Ransomware attacks (and all cyberattacks, generally) all follow a similar sequence. In order to stop these attacks consistently, your security strategy should aim to disrupt as many stages of this attack chain as possible, which maximizes your chances of stopping the attack even if the threat actors should evade some of your security controls. The stages of the attack sequence are as follows:
Figure 1: Ransomware attack sequence
1. Reconnaissance: Many ransomware attacks–especially ones targeted to large organizations–are extremely well-researched. Threat actors find out all the information that they can about your company, including who works there, what infrastructure is exposed to the internet, what applications are in use, and where you likely keep your most sensitive information. A key tactic to disrupt reconnaissance is to make yourself hard to find and hard to exploit.
– Remove vulnerable, routable appliances such as VPNs and north-south firewalls, in favor of more modern options for secure access.
– Hide your key applications behind a proxy architecture so that they can’t be exploited.
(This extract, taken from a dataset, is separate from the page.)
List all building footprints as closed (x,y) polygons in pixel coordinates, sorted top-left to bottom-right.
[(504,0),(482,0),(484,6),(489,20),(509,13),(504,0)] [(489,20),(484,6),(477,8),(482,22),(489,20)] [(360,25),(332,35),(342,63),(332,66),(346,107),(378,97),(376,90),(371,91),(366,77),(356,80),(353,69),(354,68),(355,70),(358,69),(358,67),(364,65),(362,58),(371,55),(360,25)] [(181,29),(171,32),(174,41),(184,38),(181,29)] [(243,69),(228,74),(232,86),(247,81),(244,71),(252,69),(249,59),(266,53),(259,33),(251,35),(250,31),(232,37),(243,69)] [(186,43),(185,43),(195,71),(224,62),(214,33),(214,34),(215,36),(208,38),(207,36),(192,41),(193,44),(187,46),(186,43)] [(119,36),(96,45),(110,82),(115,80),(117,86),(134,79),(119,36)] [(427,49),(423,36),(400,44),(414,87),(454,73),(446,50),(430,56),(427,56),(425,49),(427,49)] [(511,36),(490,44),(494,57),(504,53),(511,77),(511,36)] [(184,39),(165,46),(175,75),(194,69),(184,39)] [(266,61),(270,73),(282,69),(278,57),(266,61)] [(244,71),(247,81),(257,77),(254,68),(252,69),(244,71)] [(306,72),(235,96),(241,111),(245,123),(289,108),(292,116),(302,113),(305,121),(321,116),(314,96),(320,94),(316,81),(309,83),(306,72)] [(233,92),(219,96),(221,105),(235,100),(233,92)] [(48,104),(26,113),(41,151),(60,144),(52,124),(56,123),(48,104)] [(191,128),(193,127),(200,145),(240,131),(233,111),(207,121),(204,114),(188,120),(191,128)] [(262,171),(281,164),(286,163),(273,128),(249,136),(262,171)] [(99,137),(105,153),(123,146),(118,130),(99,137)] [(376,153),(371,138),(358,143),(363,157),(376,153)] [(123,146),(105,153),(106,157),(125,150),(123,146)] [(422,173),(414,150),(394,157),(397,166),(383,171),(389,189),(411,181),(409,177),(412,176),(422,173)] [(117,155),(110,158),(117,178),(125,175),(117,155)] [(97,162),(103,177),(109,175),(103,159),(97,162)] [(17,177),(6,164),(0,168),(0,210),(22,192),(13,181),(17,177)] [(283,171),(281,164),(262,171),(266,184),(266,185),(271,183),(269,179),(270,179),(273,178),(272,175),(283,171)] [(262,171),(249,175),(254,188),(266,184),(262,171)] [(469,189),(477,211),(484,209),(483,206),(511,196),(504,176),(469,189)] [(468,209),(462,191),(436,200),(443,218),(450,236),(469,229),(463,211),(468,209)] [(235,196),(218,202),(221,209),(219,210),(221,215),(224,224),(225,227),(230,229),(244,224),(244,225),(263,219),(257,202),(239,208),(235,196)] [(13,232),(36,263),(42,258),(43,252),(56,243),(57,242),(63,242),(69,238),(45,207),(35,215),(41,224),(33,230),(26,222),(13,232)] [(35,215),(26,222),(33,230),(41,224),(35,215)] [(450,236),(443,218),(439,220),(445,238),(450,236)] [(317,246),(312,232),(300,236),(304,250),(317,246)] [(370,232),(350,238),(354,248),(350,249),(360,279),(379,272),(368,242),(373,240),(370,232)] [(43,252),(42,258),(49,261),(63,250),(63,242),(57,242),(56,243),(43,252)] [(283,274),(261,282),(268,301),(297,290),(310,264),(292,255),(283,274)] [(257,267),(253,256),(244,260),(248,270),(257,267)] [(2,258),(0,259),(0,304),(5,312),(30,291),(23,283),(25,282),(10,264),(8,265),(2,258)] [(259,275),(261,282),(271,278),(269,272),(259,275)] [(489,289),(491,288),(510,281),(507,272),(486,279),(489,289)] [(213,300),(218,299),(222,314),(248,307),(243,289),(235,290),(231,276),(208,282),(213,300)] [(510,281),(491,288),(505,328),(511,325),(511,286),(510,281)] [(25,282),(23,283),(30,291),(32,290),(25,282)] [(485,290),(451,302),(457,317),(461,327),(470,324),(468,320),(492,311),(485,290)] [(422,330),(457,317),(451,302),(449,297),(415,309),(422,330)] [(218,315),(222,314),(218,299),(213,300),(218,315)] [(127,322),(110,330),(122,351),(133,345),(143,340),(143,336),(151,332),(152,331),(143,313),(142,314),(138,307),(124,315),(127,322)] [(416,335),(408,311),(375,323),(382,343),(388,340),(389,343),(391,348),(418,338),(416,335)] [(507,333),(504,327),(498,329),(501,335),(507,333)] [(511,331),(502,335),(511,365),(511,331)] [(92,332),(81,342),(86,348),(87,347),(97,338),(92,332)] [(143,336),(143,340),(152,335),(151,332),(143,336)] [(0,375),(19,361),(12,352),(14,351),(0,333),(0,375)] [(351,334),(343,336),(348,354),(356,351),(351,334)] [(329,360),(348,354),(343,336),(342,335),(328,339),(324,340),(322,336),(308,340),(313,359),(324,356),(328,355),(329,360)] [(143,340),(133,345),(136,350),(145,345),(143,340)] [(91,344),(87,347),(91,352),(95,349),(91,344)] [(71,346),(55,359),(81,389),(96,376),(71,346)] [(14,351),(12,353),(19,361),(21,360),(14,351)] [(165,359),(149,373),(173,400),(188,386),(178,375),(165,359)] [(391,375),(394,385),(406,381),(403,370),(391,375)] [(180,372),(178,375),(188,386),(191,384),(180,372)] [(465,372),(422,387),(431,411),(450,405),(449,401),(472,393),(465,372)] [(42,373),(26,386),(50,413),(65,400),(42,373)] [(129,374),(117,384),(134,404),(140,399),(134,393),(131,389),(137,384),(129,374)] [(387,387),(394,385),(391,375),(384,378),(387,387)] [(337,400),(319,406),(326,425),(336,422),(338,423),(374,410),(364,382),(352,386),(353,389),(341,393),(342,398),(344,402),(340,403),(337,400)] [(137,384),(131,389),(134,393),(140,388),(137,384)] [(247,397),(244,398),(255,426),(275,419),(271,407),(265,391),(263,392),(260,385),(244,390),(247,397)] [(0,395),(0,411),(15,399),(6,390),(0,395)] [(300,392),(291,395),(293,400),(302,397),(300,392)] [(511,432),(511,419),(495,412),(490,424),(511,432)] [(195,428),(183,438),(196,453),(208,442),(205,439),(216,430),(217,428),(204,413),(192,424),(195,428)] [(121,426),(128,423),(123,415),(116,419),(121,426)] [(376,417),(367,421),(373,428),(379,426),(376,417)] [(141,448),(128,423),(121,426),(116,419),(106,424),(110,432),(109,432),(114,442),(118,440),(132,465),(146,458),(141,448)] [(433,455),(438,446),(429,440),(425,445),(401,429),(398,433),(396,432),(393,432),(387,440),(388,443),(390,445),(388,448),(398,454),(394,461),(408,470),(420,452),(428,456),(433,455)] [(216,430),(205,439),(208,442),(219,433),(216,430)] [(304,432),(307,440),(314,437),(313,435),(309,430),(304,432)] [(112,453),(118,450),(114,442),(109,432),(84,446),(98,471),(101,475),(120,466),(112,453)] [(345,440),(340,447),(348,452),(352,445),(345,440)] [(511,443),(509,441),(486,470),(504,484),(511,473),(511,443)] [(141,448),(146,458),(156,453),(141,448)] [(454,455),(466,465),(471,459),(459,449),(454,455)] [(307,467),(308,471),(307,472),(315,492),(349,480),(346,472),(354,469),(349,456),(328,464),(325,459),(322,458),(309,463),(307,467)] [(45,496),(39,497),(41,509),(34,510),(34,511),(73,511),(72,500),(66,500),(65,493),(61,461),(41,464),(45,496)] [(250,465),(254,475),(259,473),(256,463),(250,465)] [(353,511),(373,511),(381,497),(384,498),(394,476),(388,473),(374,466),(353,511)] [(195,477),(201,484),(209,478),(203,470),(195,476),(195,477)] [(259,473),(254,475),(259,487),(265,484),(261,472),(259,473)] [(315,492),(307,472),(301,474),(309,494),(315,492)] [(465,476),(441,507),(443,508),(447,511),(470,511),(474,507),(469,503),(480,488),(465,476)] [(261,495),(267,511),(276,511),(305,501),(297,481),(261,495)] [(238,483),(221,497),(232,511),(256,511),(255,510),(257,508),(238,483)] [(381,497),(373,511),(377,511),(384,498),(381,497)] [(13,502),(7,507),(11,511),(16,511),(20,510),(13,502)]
– Keep software and devices up-to-date with the most recent versions and security patches.
– Identify and remediate misconfigurations and oversharing in cloud storage that may lead to discoverable data.
2. Compromise: Once a threat actor maps out their attack plan, they will need to compromise your organization. This could be through phishing, brute force, or through an exploit of a vulnerability. Putting robust inline security controls in place to deeply inspect traffic and block malicious files and behaviors is critical.
– Inspect as much traffic as possible–including encrypted traffic, as attackers utilize encrypted channels in more than 85% of attacks.
– Utilize layered AI-powered security controls, including inline sandboxing, to stop never-before-seen threats. Attackers spin up new infrastructure extremely rapidly; the average phishing page is only 13 hours old. Relying on blocklists that only get updated every 12-24 hours is not good enough.
– Only allow access to your crown jewel applications from managed devices, and ensure that your security strategy includes device posture checks to protect your sensitive data from attacks that start with credential theft.
3. Lateral movement: When the attacker is in, they’re going to escalate their privileges and perform internal reconnaissance, usually starting with the Active Directory. Ransomware attackers will then propagate their ransomware payloads across your infrastructure in order to encrypt data. Utilize zero trust strategies to minimize access and limit the blast radius of these tactics.
– Use ZTNA to maximize microsegmentation, connecting users only to one application at a time–never the network.
– Ring-fence your applications with deceptive decoys that lure and confuse attackers, and that alert your SOC that malicious activity is underway.
4. Data theft: In double extortion or encryption-less ransomware attacks, the threat actor will find valuable information and exfiltrate it to a command-and-control server or a file sharing site where they can then hold it for ransom.
– Know your data: use AI-powered data classification tools to tag sensitive data and give yourself visibility into its movement.
– Inspect your outgoing traffic–again including encrypted channels–and utilize policies to stop data from leaving sanctioned storage locations.